The problem | Extract every line of the records that contains the string "series", treating uppercase and lowercase as different.

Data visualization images
* * * * * * * * *

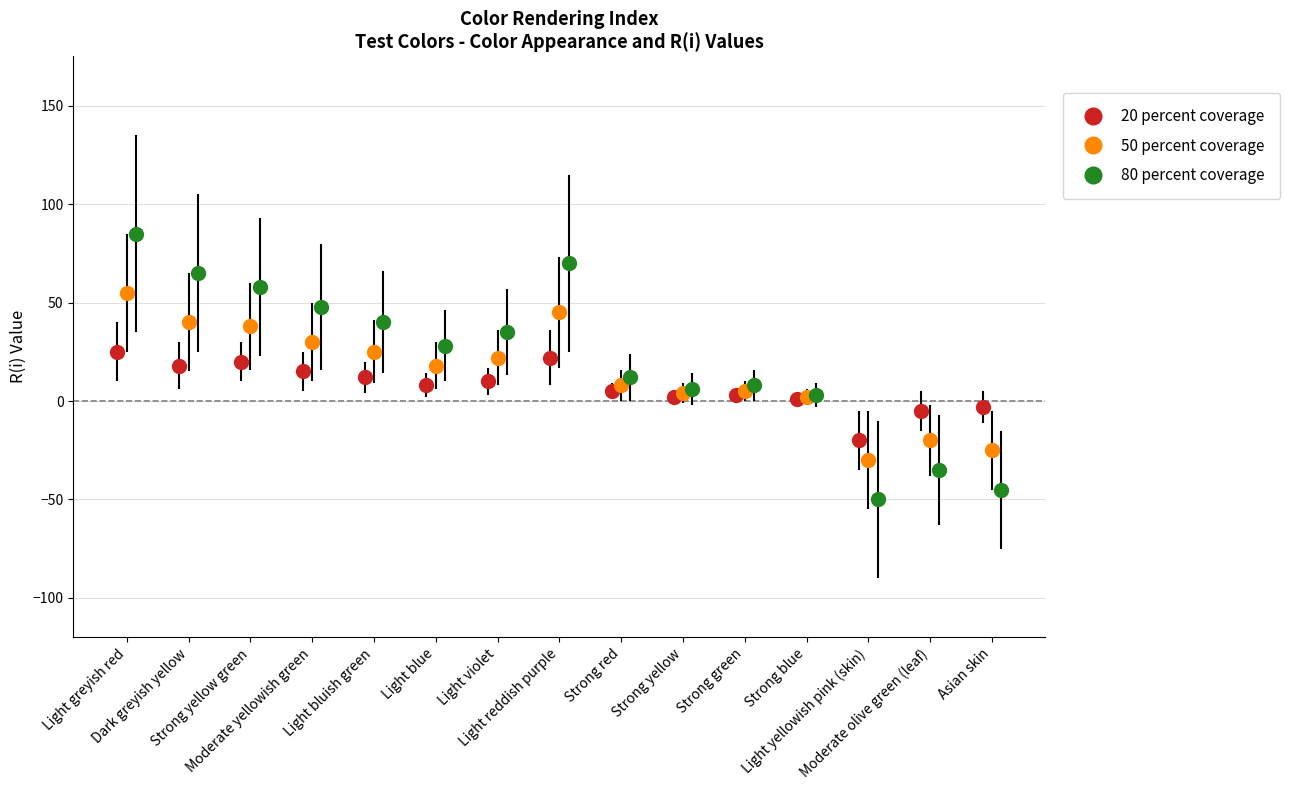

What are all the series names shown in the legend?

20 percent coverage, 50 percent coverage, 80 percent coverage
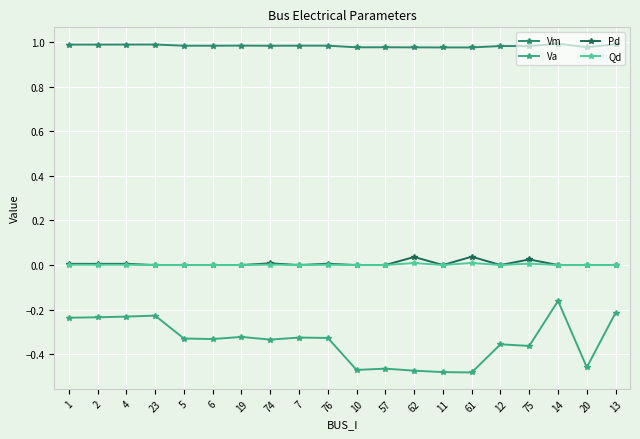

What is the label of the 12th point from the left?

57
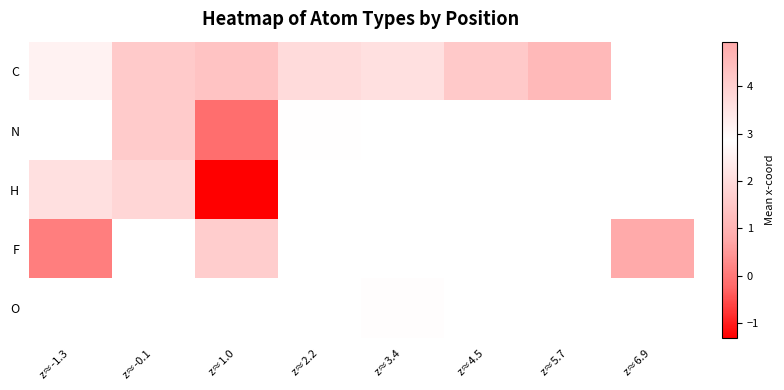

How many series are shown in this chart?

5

* * * * * * * * *

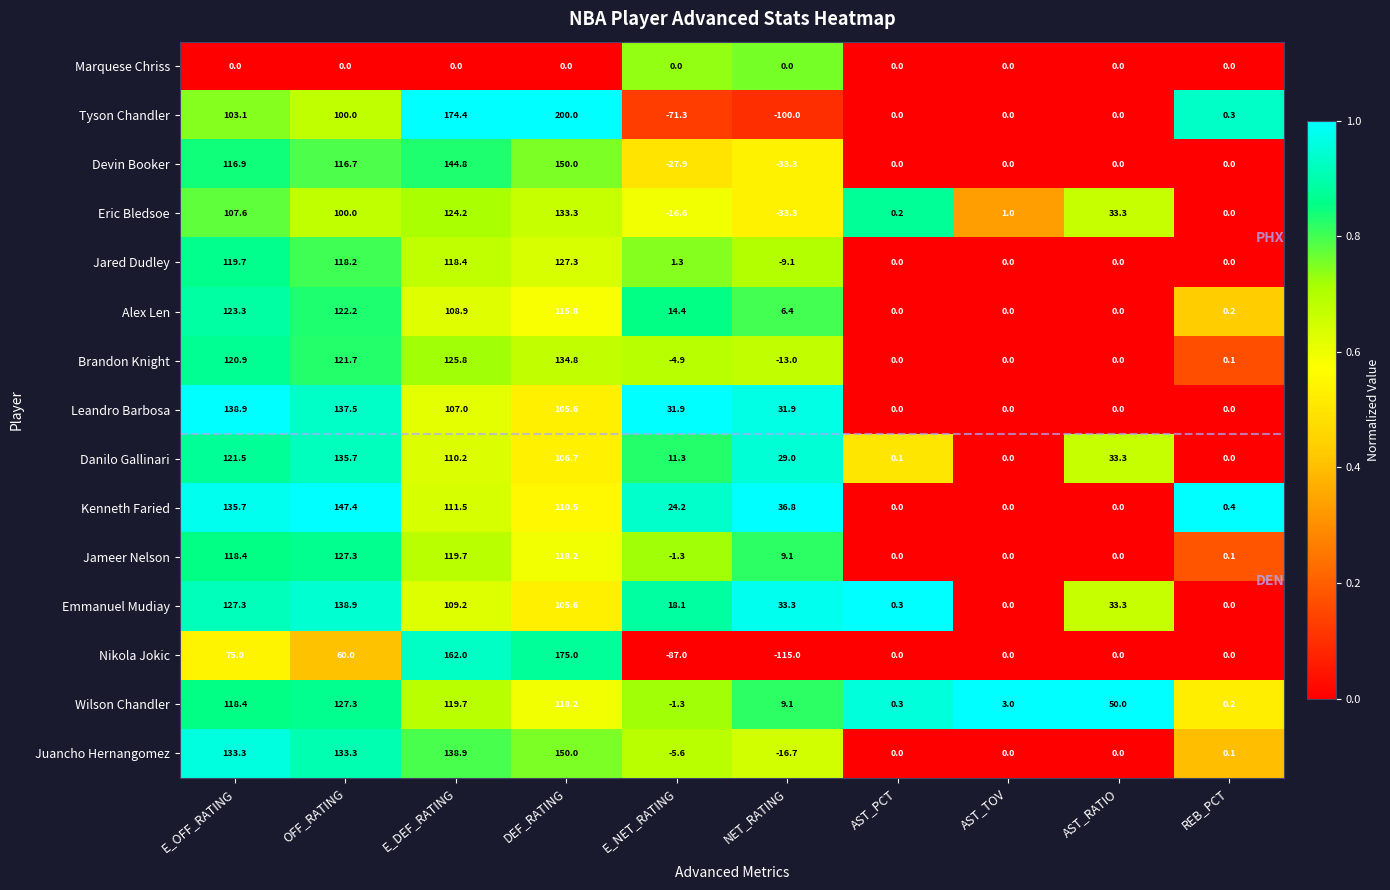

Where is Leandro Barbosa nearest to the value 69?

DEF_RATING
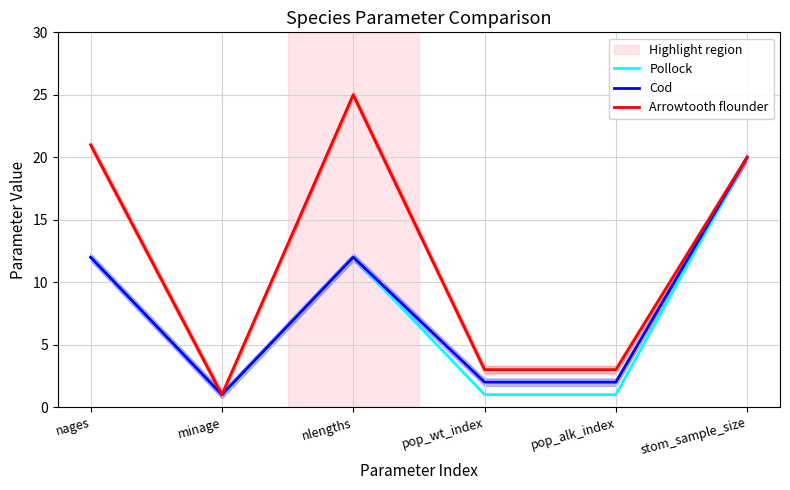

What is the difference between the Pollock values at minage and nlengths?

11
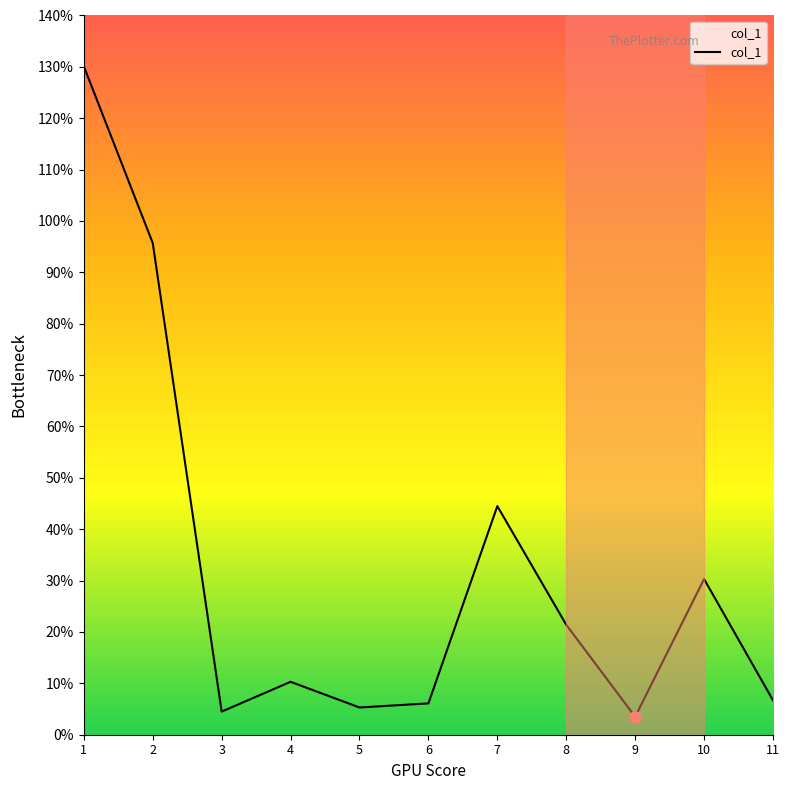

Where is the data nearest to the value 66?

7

* * * * * * * * *

Response area |
What are all the series names shown in the legend?
How many series are shown in this chart?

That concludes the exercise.